### Exercise instructions
Which lines in the material below contain the string "الإستشارة"? Show every one of them in full.

((

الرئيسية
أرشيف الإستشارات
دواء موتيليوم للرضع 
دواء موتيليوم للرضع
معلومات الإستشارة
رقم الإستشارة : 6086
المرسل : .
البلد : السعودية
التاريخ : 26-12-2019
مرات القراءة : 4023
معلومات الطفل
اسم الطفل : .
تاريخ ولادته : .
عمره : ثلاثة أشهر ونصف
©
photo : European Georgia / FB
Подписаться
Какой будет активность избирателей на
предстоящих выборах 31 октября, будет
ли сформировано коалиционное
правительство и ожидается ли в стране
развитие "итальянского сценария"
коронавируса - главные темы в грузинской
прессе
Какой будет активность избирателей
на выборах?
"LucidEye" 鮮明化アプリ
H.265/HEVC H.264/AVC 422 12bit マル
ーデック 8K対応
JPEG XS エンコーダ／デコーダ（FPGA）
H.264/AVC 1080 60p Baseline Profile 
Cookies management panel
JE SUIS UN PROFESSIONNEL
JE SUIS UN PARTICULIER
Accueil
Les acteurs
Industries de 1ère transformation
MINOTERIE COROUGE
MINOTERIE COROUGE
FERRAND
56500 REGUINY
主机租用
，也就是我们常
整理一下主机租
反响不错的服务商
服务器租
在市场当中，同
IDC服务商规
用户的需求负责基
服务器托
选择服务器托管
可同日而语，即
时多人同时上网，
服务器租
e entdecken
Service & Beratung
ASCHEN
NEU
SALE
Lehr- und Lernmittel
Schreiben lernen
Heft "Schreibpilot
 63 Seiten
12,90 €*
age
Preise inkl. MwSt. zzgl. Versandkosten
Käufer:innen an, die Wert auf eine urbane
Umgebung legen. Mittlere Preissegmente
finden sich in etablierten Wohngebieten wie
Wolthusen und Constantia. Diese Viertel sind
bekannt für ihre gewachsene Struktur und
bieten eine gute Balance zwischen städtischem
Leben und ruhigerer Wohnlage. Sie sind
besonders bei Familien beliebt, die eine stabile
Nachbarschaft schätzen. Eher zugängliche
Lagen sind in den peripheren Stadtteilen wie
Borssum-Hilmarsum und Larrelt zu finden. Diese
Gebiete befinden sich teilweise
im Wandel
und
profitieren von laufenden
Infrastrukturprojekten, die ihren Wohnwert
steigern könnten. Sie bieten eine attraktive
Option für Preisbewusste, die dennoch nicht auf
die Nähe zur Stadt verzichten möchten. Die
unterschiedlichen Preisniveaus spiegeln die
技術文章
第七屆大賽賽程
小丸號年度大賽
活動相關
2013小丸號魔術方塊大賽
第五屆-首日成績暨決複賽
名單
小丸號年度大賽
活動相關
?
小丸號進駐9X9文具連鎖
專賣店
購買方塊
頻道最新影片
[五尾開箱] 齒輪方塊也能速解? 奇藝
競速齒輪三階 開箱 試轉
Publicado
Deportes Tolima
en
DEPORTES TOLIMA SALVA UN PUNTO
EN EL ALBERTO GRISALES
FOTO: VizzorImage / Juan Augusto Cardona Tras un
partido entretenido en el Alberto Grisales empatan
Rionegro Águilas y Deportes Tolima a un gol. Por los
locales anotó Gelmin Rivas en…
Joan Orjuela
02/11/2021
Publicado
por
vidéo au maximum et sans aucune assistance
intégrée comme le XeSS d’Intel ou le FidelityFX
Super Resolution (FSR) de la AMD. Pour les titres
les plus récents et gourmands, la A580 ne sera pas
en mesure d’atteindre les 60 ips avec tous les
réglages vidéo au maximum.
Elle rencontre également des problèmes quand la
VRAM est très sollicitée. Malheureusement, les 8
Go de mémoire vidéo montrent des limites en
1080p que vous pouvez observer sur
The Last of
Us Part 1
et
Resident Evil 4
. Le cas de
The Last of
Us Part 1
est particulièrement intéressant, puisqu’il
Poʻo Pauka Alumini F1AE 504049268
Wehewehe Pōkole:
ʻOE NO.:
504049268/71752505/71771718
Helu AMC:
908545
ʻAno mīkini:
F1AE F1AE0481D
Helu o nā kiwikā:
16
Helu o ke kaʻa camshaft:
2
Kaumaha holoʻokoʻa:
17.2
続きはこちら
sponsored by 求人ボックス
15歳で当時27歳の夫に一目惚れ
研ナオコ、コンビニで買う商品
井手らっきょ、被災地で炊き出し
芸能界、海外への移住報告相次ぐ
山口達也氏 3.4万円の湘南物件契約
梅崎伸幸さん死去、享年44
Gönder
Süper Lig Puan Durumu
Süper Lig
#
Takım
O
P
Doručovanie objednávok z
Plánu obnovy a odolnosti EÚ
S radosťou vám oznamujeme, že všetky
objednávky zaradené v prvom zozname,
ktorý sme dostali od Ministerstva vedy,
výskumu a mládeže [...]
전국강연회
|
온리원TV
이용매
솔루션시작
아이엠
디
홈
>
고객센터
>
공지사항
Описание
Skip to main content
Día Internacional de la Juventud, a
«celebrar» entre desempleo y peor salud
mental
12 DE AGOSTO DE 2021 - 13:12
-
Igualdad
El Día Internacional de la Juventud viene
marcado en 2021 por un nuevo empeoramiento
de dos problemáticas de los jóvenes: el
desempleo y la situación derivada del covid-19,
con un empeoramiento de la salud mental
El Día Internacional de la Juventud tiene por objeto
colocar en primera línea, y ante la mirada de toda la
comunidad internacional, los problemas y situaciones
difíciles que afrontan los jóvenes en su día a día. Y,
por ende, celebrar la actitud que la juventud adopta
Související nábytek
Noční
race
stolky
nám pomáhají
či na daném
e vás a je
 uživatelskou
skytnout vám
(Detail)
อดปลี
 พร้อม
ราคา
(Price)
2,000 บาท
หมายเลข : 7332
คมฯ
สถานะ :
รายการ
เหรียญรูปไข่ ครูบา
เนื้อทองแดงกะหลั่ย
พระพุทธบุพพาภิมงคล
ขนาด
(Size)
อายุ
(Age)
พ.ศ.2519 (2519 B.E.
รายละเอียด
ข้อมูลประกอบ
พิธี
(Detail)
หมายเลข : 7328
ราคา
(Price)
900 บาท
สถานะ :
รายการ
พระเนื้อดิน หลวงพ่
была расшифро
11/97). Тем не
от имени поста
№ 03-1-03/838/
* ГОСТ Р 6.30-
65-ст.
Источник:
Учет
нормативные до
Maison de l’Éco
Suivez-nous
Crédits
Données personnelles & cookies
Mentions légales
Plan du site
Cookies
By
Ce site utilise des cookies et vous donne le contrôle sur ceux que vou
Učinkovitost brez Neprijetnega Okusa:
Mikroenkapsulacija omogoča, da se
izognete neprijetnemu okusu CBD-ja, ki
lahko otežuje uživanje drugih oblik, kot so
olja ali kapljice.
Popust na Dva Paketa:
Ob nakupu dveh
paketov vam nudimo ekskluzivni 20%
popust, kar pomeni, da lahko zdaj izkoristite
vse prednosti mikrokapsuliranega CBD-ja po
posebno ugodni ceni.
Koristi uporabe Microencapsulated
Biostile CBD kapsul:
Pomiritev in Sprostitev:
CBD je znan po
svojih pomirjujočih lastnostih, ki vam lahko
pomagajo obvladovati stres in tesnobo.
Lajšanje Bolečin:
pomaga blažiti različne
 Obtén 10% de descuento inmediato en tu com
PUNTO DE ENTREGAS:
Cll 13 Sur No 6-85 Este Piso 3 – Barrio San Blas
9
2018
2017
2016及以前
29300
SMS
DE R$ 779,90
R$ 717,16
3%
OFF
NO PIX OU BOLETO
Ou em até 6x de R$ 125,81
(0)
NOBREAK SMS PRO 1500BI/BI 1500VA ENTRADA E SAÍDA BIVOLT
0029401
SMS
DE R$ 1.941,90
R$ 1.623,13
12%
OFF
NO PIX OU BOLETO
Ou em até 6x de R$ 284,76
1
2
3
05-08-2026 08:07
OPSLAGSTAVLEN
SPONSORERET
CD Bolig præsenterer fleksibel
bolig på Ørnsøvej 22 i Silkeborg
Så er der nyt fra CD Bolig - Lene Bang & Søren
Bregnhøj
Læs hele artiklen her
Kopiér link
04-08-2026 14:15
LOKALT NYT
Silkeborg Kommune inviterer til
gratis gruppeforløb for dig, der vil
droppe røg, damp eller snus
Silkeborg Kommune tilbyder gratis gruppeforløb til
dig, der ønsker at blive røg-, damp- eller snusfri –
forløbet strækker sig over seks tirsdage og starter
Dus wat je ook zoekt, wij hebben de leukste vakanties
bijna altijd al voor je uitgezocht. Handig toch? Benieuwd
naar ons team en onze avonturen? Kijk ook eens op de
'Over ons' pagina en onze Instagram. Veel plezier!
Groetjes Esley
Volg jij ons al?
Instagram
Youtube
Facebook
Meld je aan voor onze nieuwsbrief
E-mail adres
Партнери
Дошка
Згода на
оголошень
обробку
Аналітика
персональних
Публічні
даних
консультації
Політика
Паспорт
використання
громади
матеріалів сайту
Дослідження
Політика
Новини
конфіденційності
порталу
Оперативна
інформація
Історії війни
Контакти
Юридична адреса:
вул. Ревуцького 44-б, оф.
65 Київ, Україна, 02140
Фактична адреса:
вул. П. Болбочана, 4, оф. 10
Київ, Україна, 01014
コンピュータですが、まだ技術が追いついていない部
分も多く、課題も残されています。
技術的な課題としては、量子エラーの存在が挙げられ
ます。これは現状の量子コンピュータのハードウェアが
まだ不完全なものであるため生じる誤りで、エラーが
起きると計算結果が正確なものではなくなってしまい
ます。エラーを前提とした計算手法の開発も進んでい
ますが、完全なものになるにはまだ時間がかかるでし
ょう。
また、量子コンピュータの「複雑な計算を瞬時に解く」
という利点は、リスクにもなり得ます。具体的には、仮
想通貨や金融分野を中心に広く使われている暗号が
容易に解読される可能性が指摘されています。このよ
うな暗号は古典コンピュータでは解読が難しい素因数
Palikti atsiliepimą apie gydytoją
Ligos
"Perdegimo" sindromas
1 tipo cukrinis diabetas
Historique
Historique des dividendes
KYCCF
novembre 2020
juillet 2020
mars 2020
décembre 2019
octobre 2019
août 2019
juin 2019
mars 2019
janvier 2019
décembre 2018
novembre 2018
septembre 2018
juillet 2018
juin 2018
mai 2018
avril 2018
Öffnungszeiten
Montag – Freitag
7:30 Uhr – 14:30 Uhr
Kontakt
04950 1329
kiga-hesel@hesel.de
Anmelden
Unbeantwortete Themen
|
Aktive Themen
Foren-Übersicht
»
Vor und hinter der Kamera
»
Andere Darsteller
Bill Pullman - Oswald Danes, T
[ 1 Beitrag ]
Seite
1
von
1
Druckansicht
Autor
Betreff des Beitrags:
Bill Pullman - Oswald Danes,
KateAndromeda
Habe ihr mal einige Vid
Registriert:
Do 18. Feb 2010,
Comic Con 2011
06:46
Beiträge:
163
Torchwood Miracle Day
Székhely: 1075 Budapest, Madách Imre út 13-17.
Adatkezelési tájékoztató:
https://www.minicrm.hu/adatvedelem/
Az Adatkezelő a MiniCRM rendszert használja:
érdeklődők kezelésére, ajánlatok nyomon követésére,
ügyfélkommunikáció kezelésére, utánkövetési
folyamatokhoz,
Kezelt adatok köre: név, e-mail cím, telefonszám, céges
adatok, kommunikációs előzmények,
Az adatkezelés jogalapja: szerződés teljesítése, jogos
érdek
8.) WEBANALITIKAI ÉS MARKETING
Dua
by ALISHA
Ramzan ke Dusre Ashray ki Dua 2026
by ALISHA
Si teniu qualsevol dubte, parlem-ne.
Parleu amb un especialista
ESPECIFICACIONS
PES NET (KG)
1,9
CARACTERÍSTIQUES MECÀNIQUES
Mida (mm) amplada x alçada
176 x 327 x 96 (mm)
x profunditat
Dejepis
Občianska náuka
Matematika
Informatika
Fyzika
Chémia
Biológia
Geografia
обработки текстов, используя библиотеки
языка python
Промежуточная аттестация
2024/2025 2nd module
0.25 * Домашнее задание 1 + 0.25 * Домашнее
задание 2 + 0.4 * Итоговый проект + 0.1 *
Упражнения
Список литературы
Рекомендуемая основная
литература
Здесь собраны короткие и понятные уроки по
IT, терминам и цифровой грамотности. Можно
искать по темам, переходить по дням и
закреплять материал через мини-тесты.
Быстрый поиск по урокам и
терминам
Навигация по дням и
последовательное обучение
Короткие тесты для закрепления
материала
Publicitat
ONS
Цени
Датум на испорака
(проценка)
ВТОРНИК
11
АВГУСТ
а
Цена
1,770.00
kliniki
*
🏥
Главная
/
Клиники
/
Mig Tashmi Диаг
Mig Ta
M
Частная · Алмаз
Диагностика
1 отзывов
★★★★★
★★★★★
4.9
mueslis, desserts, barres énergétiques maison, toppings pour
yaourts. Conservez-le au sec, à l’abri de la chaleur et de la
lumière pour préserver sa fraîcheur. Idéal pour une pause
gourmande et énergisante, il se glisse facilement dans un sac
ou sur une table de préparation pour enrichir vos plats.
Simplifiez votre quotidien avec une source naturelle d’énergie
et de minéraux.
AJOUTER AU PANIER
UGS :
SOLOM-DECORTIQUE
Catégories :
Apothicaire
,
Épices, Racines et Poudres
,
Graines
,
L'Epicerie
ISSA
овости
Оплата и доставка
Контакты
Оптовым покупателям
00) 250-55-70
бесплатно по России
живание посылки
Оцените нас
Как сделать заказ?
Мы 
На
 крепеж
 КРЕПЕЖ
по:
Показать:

))

### Response to the task
معلومات الإستشارة
رقم الإستشارة : 6086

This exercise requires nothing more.